Aujourd'hui, les patients en fin de vie bénéficient de nombreux traitements. Cette dimension médicale est essentielle, j'y insiste. À chaque fois que l'on apporte des soins à ces malades, au travers d'une sédation par exemple, je peux vous garantir que la frontière est extrêmement étroite entre la prescription à visée antalgique et celle qui ne l'est pas. Il est souvent extrêmement difficile de trouver le point de rupture entre une décision prise en vue d'une sédation, comme le prévoit la loi Leonetti, et l'euthanasie qui, je le rappelle, suppose un accord au moins tacite entre le malade et une autre personne.

Autrement dit, il est extrêmement facile de franchir cette limite, sans que l'on puisse réellement démontrer, le cas échéant, les intentions homicides parfois réelles de certains soignants.

Confronté à l'euthanasie en tant qu'acteur et praticien de soins palliatifs, je peux vous dire que j'ai presque toujours décelé, parmi les dizaines, voire les centaines de personnes que j'ai pu assister, une souffrance existentielle, c'est-à-dire philosophique. L'angoisse devant la fin de vie est réelle.

Aujourd'hui, d'une certaine manière, on demande aux soignants une réponse médicale à une question philosophique. Or le problème n'est d'abord ni médical ni juridique, mais existentiel : le sens de la vie, du passage, l'instant de la mort dépassent largement le seul cadre du droit ou de la médecine.

Que l'on soit du côté des personnes qui militent pour le droit à mourir ou du côté des personnes favorables aux soins palliatifs, il faut admettre que l'on ne parviendra pas à résoudre le problème seul dans son coin. Il convient par conséquent de sortir de cette opposition binaire.

Pour terminer, je paraphraserai un passage du fascicule numéro 70 du Jurisclasseur civil relatif à la mort du doyen Bernard Beignier, professeur de droit civil à Toulouse : la mort en tant que telle doit rester un phénomène a-juridique.

En tant que praticien des soins palliatifs, ayant une vision concrète des choses, je pense qu'il faut apporter une réponse aux phénomènes récents que sont le manque de places dans les Ehpad, l'essor des maladies neurodégénératives, le vieillissement de la population. Nos concitoyens auront de plus en plus de mal à se faire soigner, à trouver des structures, des médecins, des hôpitaux dignes de ce nom. Que faire des personnes âgées ?

En dépit de la loi Leonetti, il est aujourd'hui extrêmement facile de faire disparaître quelqu'un sans même lui avoir demandé son avis. Je crains que, demain, si on légalise l'euthanasie, il n'y ait plus d'interdits.
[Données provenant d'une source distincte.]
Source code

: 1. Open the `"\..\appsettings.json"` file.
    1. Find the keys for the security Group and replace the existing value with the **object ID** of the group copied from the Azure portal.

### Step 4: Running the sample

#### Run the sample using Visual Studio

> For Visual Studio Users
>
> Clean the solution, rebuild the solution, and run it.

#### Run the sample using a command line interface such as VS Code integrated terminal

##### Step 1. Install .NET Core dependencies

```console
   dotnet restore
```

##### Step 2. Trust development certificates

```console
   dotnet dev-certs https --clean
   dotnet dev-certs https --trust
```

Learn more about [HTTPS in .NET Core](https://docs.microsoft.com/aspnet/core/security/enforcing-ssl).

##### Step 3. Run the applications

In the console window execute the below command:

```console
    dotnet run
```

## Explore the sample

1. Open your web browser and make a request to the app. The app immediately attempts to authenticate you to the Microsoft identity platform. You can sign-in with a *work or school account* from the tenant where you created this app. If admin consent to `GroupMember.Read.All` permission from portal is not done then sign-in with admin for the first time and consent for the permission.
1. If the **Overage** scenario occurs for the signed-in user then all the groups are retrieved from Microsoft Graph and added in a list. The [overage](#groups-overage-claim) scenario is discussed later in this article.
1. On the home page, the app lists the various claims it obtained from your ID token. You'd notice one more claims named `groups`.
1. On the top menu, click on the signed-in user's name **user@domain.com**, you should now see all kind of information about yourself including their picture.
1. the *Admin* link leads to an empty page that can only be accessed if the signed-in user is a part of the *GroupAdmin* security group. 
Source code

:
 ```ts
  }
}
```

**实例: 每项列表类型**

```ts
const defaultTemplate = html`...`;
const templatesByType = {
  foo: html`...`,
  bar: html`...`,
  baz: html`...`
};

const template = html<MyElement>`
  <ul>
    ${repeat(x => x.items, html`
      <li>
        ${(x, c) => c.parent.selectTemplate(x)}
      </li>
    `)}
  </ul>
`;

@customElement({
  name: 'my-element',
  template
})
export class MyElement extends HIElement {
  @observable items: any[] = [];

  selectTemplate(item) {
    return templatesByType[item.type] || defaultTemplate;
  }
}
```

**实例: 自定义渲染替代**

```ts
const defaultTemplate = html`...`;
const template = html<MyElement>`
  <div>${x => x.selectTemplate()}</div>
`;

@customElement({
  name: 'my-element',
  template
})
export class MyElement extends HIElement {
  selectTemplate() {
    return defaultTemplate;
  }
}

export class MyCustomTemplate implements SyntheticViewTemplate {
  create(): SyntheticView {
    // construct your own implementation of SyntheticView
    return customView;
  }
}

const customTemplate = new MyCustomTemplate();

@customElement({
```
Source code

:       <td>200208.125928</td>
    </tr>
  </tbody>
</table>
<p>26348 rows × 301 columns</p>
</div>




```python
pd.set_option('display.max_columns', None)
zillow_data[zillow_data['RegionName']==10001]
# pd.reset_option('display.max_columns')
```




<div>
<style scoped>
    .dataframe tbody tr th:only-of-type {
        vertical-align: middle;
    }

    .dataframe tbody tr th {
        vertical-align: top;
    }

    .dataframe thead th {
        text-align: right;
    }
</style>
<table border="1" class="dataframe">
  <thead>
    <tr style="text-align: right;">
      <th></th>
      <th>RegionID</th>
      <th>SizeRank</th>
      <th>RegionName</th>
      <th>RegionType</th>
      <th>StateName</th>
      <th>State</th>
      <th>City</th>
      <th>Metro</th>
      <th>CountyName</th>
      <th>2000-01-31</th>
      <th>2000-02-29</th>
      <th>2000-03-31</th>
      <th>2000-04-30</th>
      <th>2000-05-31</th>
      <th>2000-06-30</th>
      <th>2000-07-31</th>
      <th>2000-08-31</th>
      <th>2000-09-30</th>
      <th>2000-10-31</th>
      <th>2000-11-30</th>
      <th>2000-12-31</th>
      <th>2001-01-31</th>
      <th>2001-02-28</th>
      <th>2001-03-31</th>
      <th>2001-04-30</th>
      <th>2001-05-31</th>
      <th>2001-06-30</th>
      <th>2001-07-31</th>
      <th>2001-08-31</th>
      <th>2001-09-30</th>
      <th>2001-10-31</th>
Pour ma part, suivant en cela l'avis 63 du CCNE de janvier 2000, je suis favorable au maintien de l'interdit fondamental du « donner la mort » pour des raisons médicales. En revanche, je plaide pour la création d'une instance qui examinerait les exceptions à ce principe. Mais j'y insiste, ces exceptions ne feront que confirmer la règle.

Je suis en désaccord avec Mme Canto-Sperber sur un point : l'autonomie n'est pas l'indépendance. Le droit, ce sont des obligations qui engagent les deux parties. C'est une liberté fondamentale que de dire que l'on veut mourir ; en revanche, cette demande, ce choix engage la partie adverse, l'équipe soignante. Le patient n'est pas indépendant : il s'inscrit dans une histoire, une temporalité qui fait de lui un sujet autonome mais dépendant, c'est-à-dire en lien avec les uns avec les autres.

Il y a des droits de la mort, mais je ne pense pas qu'il y ait un droit à la mort. Il n'existe surtout pas un droit d'exiger des soignants qu'ils donnent la mort, parce qu'un patient aurait décidé de mourir.